If you write anything remotely readable and non offensive in one of our genres or subgenres, (we can now be picky) we will find you and we will read you.
EXCEPT that it comes with a caveat: indie has a high cost in finding an author initially. Oh, not as high as trad is getting, by publishing a lot of utter crap, but still high. You will find that about 50% (and for some genres higher) of books you sample make you scramble backwards away from them going “dear Lord, no.” In science fiction I’ve found this often includes people who think they’re inventing the genre from scratch, or are adamant they’re not science fiction, while writing all the tropes… as if they were brand new and earth shattering (but enough about traditional publishing!), in romance and mystery they often include recent college graduates (I was one once) who think serious must equal “there are no good guys” or “no one is clean.”
Anyway, covers often warn you away from those, by being of startling inappropriate horribleness. BUT not always.
What this means is that you WANT series. Judging by ancient mythologies’ tendency to become convoluted soap operas, I suspect humans crave series, period, but indie reinforces that. I’ve been known to fall into a series and read it to the end even when it’s just “so so.”
If a series is actually good, and it has a lot of books? BLISS. I know what I’m reading that week.
This explains why a lot of the high-money makers in indie are releasing books every other or every month, in a series. (Though that might drive me insane, and I have a starting public, and I’m willing to give it a little extra time, too, so I’m going to run a few series to start with.)
Trad pub and indie are marketing to fundamentally different people. Trad pub is not utterly blind, it just doesn’t cater to us, and never has.
In indie, you benefit from long series (even if sometimes what you put out any given month is a short story) and from publishing frequently.
And while some of your readers from trad pub will find you right away, it might take time for them to figure out you’re publishing in the new model, particularly if you’re still publishing traditional or if you’ve been silent for some years (as I sort of have, due to illness.)
So, your initial sales for your first indie books will be disappointing. This is almost inevitable.
But you still have the skills and the know how. If you’re writing for your fans and not the editors (and sometimes this takes a bit of mental adjustment, but you can do it. If you’re a long time writer, you’ve survived about a million changing trends, anyway.) you can be successful at this game. (Yes there are other things you can/should learn to ease your journey, like keywords. I SUCK at keywords. I suck like a hoover. But I know people who also suck and are making REAL money. By which I mean more money than most trad pub midlisters ever saw.)
You just need a serious publishing schedule (and to take it seriously) beta readers and editors you can count on and a decentish cover designer (I’m one of those.
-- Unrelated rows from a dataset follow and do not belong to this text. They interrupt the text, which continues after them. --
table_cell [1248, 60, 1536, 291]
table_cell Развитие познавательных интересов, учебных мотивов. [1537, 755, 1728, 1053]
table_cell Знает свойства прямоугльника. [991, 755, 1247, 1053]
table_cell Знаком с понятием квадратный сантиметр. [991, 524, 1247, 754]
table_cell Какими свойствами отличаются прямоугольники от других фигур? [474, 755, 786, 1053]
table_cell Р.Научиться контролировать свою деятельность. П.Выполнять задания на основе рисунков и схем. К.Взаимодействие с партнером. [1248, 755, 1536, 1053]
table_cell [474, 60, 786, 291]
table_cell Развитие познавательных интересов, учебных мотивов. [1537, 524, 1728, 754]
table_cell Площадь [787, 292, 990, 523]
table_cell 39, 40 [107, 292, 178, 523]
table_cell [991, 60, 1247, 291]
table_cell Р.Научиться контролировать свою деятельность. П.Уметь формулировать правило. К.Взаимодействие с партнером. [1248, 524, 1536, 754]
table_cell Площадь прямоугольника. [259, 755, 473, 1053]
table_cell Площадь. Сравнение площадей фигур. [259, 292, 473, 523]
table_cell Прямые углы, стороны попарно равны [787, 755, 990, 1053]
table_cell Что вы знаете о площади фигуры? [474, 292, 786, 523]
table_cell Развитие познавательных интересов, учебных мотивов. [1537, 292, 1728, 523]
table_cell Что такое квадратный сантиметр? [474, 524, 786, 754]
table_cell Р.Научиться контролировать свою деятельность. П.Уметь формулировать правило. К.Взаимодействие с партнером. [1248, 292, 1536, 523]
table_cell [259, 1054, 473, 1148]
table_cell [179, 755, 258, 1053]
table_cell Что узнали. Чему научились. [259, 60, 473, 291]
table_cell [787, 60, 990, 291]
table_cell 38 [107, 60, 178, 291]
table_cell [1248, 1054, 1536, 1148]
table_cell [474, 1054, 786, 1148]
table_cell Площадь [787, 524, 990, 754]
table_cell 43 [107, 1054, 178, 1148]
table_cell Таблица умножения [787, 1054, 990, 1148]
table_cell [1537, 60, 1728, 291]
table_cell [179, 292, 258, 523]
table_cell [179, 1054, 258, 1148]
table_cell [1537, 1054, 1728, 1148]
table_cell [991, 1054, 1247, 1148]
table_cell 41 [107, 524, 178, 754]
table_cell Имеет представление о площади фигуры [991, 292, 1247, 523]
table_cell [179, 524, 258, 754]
I’m getting better. I aspire to good, as I do in everything I do, but that takes time and practice, and it’s a career I never wanted, but which makes my life easier than dealing with finding artists.)
THIS IS POSSIBLE. You can do it. I can do it.
Or at least I’m going to try really, really hard, which is why I sat down with my husband and wrote a schedule for 2020 which would probably give most people nightmares, and which involves my learning to keep regular hours, not get distracted by things like house cleaning and learning (again) to produce reliably.
But you know, if my insight is correct (and I made the schedule before I had that insight, just based on what I see working) it should work.
Which makes 2020 the year of go big or go home.
Wish me luck. Or join me in the insanity. Whichever your inclination!